The repetitive imagery and standardized format evoke the look of mechanical reproduction yet there are subtle differences in this pattern that accentuate the visual dissonance and increase the hyperreality of this constructed repetitive image. Warhol is cleverly usurping both the advertising of products of consumption and the very images that are used to create the want and the desire for these must-have brands in post-war American society. As he explained,

A Coke is a Coke and no amount of money can get you a better Coke than the one the bum on the corner is drinking.”

But of course, more money gets you more, which is The American Dream in one line. So Warhol produced more. More of the same image of Campbells Soup, Marilyn Monroe, Elvis Presley, and of course those 13 Most Wanted Men in 1964.

And that, in a nutshell, is American consumerism which underpins American Capitalism in a vicious cycle of co-dependence. And that's where those Wanted Men come in. And F Scott Fitzgerald. And to slightly rephrase Shakespeare,

Some are born into money, some have money thrust upon them, and some achieve, having plenty of money

We know those who are born into riches and inherit their wealth, the aristocracy or the elites, and we know of those who have money thrown at them, the celebrities and actors and pop-artists of the day, but we rarely hear of those who achieve plenty of money by robbing banks or committing armed robbery or through criminality because that's the darker side of the Dream. Not the nightmare, but the much darker and more realistic part of the Dream.The part — the real part — that needs to be repressed. Warhol repressed nothing in 1964. He let it out in full view. Full-on artistic subversion. Duchamp was completely outgunned and outmaneuvered.

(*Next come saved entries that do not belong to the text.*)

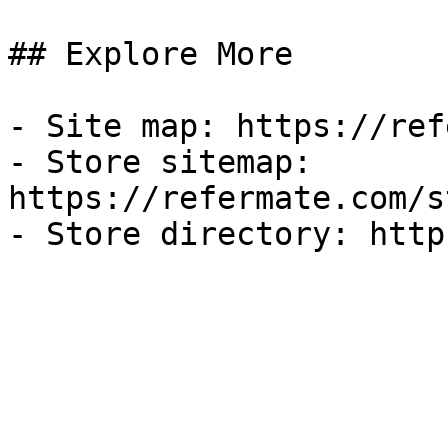
## Explore More

- Site map: https://ref
- Store sitemap: 
https://refermate.com/s
- Store directory: http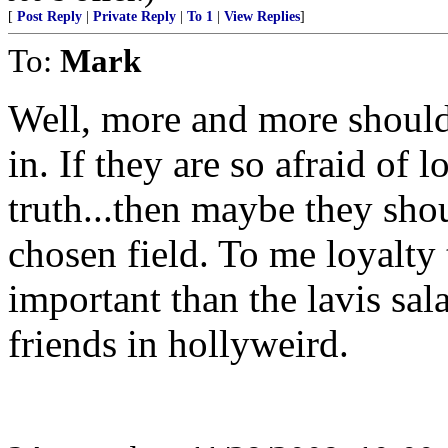
[
Post Reply
|
Private Reply
|
To 1
|
View Replies
]
To:
Mark
Well, more and more should
in. If they are so afraid of 
truth...then maybe they shou
chosen field. To me loyalt
important than the lavis sal
friends in hollyweird.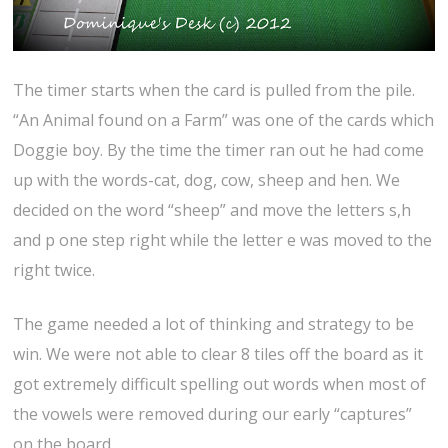
The timer starts when the card is pulled from the pile.
“An Animal found on a Farm” was one of the cards which
Doggie boy. By the time the timer ran out he had come
up with the words-cat, dog, cow, sheep and hen. We
decided on the word “sheep” and move the letters s,h
and p one step right while the letter e was moved to the
right twice.
The game needed a lot of thinking and strategy to be
win. We were not able to clear 8 tiles off the board as it
got extremely difficult spelling out words when most of
the vowels were removed during our early “captures”
on the board.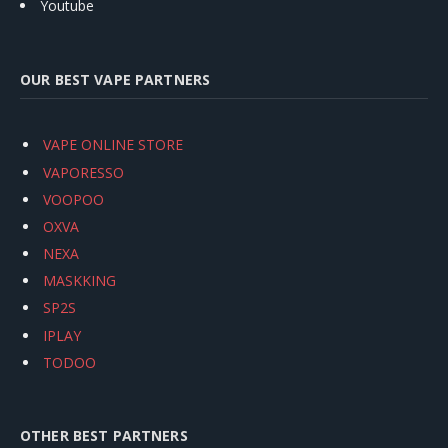
Youtube
OUR BEST VAPE PARTNERS
VAPE ONLINE STORE
VAPORESSO
VOOPOO
OXVA
NEXA
MASKKING
SP2S
IPLAY
TODOO
OTHER BEST PARTNERS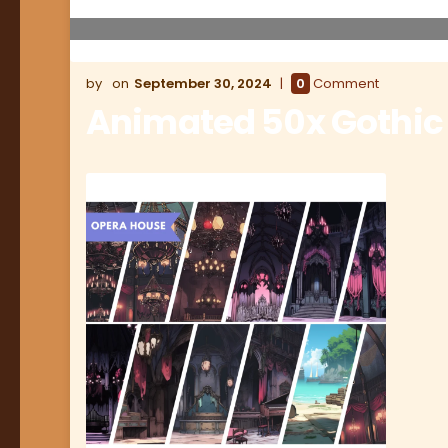
September 30, 2024
0
Comment
Animated 50x Gothic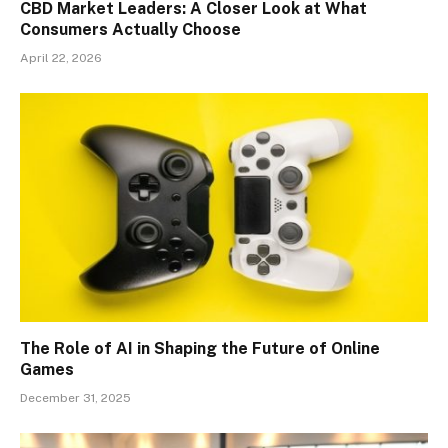
CBD Market Leaders: A Closer Look at What
Consumers Actually Choose
April 22, 2026
The Role of AI in Shaping the Future of Online
Games
December 31, 2025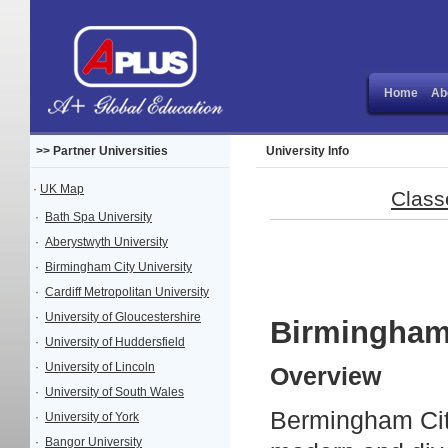
Home
Ab
>> Partner Universities
University Info
·
UK Map
Class
·
Bath Spa University
·
Aberystwyth University
·
Birmingham City University
·
Cardiff Metropolitan University
·
University of Gloucestershire
Birmingham 
·
University of Huddersfield
·
University of Lincoln
Overview
·
University of South Wales
Bermingham City
·
University of York
·
Bangor University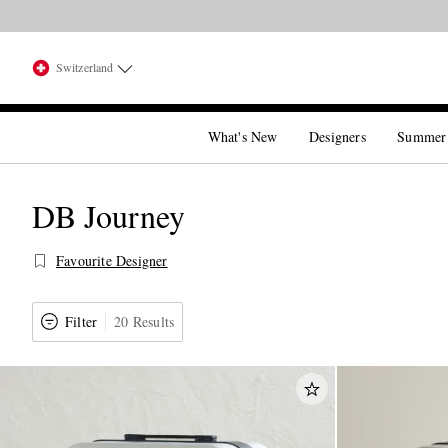
Switzerland
What's New
Designers
Summer
DB Journey
Favourite Designer
Filter
20 Results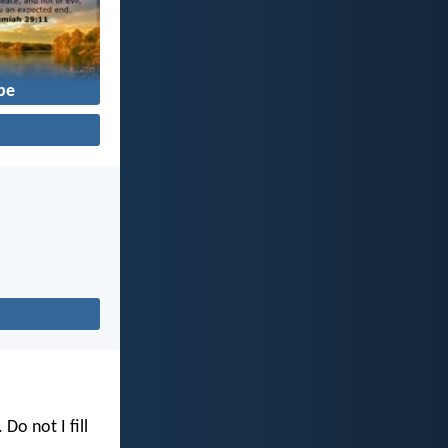
pe
. Do not I fill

But of course, all of these wealthy monied Americans make up The American Dream. Fitzgerald wrote The Great Gatsby about them and about their downfall and Warhol put a mural up at the World Fair in New York because he knew what that dream was made of and nothing had changed in American society.

And then he obliged those who didn't get the mural by censoring its message because such things only spoil the great American 20th-century long party after conquering Nazism and Japanese colonial aggression. Yet a President had been assassinated and a Cold War initiated and a war in Vietnam would almost destroy America.

So, he covered the mural in aluminum paint and made a very basic but very large ‘silver screen’. This is in (pop)ular usage a metonym for the cinema industry. Americans do not want to see what is really happening to their society; they want Hollywood. And they want The American Dream. Both are false and are nothing but manufactured images and manufactured products.

Warhol provided both and revealed within his reproductive artwork the manufactured lie within the American Dream. His subversion was subtle but it was most definitely there, time and time and time again. But nowhere was it more openly displayed than in the mural of 13 Most Wanted Men of 1964. That the homoerotic connotations of the mural in a still heterosexual dominant society were embedded in the context is another aspect of its subversion. Subversion with such irony. Maybe this is what Rockefeller really objected to and not that the mural would upset the people who bankrolled his political ambitions.